I guess that’s no different to the dominant brand recognition that MYOB enjoyed 10 years ago when it sold shrinkwrapped copies of its desktop software at OfficeWorks.
It’s a different strategy to how accounting software is sold in Australia. Here a very high percentage of accounting software sales are sold through accountants.
The big question – will Xero follow suit?
5. Because it could
TurboTax Live already employs more than 3,000 accountants to deliver that service. It has the knowhow, the technical infrastructure and support teams to run an accounting-focused service. Why not duplicate it for a different area of the business?
It means extra revenue, a tighter relationship with customers, and the potential to expand into other services.
A broader arc
Accountants used to be the sole guardians of a business’ tax affairs. Business owners would send in their accounting file on a CD or USB, the accountant would add journals to fix up the file – and often not bother to fix the business owner’s file. The accountant had the source of truth, the one that the tax office reviewed. It was an asset under the accountant’s control.
That changed with cloud accounting, where both accountant and business owner worked on the same file.
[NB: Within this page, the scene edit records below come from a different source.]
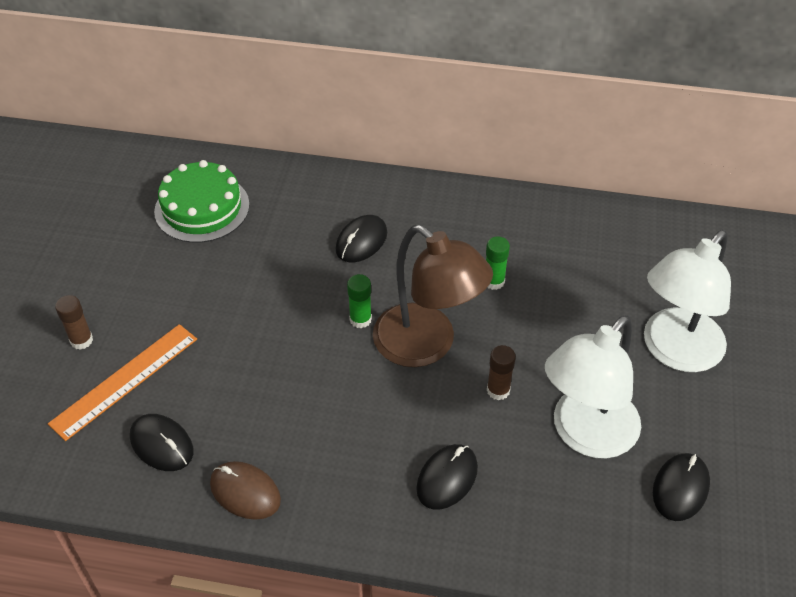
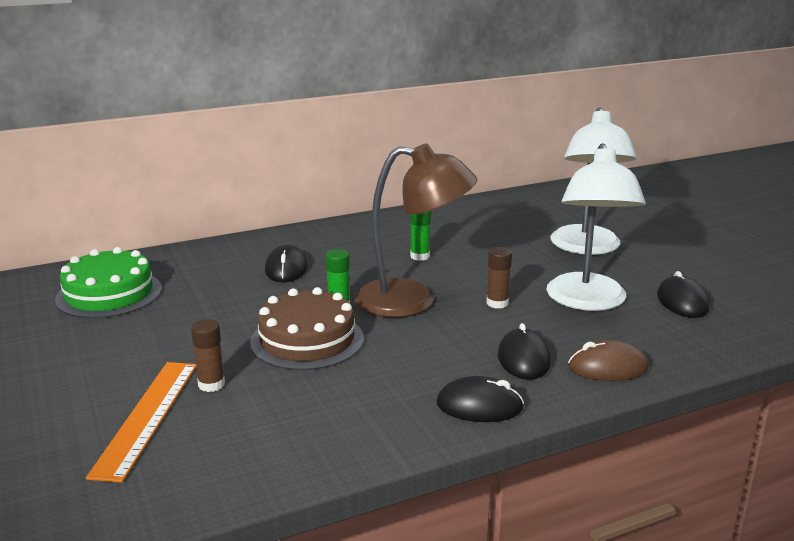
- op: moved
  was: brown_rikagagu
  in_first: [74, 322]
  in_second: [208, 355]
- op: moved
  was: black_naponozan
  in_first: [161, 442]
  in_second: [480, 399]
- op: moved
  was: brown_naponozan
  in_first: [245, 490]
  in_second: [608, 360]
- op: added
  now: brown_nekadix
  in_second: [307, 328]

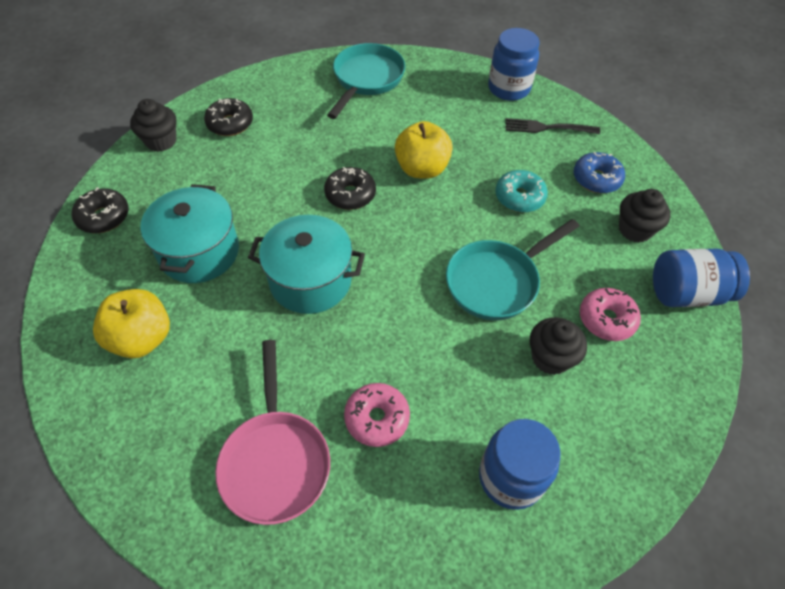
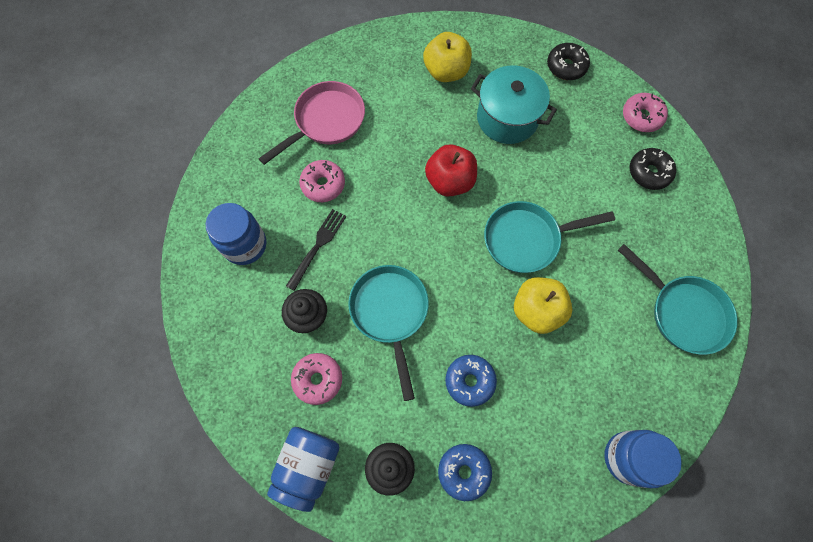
- op: replaced
  was: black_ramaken
  now: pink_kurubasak
  in_first: [153, 125]
  in_second: [645, 112]
- op: moved
  was: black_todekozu
  in_first: [553, 126]
  in_second: [316, 250]
- op: replaced
  was: black_kurubasak
  now: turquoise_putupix
  in_first: [350, 188]
  in_second: [549, 237]
- op: recoloured
  was: turquoise_kurubasak
  now: blue_kurubasak
  in_first: [521, 191]
  in_second: [471, 381]
- op: replaced
  was: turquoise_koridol
  now: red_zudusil
  in_first: [306, 264]
  in_second: [451, 170]
- op: turned
  was: pink_putupix
  in_first: [272, 432]
  in_second: [311, 123]
  clockwise: 120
Adding bank feeds meant the file could be updated more frequently which made it easier to use it as a reporting tool to guide the business.
It also meant that the accountant no longer controlled the asset. The software company did. And the software company reaped the rewards associated with it – benchmarking huge amounts of data to see trends such as what apps businesses use, the banks they patronise, even gross expenditure with large utilities. But at least the accountant/bookkeeper could consider themselves to be the sole holder of tax knowledge. Just like a doctor, years of professional training and experience made them an essential part of a business owner’s life.
This is the next step. A software company providing bookkeeping services, including categorisation of expenses. Even though Intuit is stressing that the service will only provide basic bookkeeping services, the boundaries between software company and bookkeeper are blurring. Basic bookkeeping is now a value-add to the accounting software.
The question a lot of accountants will ask is – where will this end? If you’re starting on basic bookkeeping, why not advanced bookkeeping like payroll? What about basic tax?
It is a legitimate question given In Dinero’s arc and one that Intuit won’t have an answer for longer timeframes. Maybe it will make sense to Intuit’s shareholders one day that the company move further in this direction.
It fits with a prophetic article “Software is eating the world” written by Marc Andreessen, billionaire founder of the NetScape browser and Silicon Valley venture capitalist, in 2011. His central point was that many services will become software.
Not every part of every service – human judgement is too valuable and human interaction impossible to replicate.
But how much can and will be automated? A question for our times that software companies will continually ask.